NECEP - Catolica Lisbon Forecasting Lab - publishes its forecasts for the Portuguese economy today. The past few weeks of lockdown should drive a 5% drop in GDP in the first quarter of 2021 (or a 7% drop, when compared to the same period of time last year), together with the rise of the unemployment rate from 7.1% to 7.3%.
This drop in GDP, if confirmed, would be the largest on the record, ever since quarterly data has been kept, excluding the second quarter of last year. In any case, this drop is smaller than initially expected, as a result of a good performance from sectors such as industry, construction and some services.
As such, NECEP has revised its central growth scenario for 2021, setting it 3 points higher, at 1%. The Portuguese economy remains in a high-uncertainty environment associated with the evolution of the pandemic, the vaccine rollout and the lockdown measures that may, at some point, be strengthened over the course of the year. That is why one cannot rule out the possibility of a new GDP contraction after -7.6% in 2020, or an alternative growth scenario at the edge of 4%.

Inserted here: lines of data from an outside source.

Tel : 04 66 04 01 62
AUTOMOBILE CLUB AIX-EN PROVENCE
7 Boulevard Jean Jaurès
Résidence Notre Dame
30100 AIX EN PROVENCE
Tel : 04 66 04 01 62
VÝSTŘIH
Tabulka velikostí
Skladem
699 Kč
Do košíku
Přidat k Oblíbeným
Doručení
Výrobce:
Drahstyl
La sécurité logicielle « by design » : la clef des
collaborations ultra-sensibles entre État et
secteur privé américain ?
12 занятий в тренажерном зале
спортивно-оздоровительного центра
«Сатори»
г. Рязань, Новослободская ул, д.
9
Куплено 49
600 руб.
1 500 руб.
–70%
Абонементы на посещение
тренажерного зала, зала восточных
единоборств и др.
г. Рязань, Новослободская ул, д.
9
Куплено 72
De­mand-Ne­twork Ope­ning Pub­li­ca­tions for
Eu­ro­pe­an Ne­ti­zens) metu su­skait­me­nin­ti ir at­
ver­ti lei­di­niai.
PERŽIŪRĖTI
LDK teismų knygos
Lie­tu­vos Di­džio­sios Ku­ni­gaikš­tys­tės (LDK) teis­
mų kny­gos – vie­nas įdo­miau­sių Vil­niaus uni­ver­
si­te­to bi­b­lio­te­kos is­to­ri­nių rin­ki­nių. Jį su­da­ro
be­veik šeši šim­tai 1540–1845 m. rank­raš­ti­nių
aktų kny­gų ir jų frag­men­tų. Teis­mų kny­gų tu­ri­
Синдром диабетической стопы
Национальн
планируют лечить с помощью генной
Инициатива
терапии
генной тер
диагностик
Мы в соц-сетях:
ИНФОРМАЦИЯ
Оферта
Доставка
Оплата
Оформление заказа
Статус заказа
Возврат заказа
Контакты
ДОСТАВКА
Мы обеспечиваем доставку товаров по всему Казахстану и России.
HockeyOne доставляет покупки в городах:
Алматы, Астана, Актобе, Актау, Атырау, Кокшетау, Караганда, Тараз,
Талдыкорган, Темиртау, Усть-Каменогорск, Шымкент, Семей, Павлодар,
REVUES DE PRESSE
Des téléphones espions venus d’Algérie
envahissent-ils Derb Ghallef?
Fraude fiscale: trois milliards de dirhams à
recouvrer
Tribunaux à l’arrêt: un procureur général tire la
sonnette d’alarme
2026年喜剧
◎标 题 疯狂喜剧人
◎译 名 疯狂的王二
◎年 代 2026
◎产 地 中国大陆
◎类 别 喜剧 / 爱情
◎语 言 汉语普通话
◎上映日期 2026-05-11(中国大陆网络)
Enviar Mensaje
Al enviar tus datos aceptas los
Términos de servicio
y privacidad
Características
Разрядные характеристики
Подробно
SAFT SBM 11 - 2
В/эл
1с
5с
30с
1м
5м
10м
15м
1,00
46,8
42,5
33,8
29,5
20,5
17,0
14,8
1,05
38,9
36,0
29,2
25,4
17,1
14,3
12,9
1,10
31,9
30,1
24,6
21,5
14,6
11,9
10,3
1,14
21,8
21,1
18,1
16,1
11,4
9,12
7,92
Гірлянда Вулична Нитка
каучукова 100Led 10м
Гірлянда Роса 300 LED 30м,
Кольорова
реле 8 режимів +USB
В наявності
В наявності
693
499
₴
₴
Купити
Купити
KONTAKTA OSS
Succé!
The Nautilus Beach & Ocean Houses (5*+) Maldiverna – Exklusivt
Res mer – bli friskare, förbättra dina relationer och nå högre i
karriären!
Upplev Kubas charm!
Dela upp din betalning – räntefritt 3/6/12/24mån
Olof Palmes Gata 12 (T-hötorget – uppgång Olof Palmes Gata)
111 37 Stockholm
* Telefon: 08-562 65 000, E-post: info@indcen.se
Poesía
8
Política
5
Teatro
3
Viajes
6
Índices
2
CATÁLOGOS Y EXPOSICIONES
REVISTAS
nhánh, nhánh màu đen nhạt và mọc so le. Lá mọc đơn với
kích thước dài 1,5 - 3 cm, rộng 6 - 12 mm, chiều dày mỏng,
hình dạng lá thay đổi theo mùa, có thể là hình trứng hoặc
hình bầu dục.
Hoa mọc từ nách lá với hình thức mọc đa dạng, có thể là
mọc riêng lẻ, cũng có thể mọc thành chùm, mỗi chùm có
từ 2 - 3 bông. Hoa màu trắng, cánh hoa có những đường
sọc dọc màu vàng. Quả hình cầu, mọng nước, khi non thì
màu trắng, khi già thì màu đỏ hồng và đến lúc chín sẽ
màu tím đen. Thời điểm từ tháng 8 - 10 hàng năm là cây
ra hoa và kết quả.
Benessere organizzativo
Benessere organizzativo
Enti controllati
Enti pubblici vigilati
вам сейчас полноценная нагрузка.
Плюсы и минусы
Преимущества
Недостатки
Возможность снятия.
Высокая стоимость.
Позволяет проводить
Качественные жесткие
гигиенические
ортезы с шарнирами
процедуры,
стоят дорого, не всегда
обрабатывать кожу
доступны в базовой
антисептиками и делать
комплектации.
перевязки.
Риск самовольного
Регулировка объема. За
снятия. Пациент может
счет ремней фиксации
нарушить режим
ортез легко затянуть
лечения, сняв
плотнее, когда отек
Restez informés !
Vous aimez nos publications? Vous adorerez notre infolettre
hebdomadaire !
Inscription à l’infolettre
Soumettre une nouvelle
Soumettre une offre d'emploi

In the perspective of NECEP, the political, media and social landscape appears to be favourable to severe lockdowns should there be a significant deterioration of the daily health indicators for the pandemic, with the central growth scenario of GDP for 2021 reflecting the expected value of that effect. In the medium term, perspectives hold for a 4.5% GDP growth in 2022 and 3.5% in 2023, year in which the Portuguese economy should be back at 2019 levels.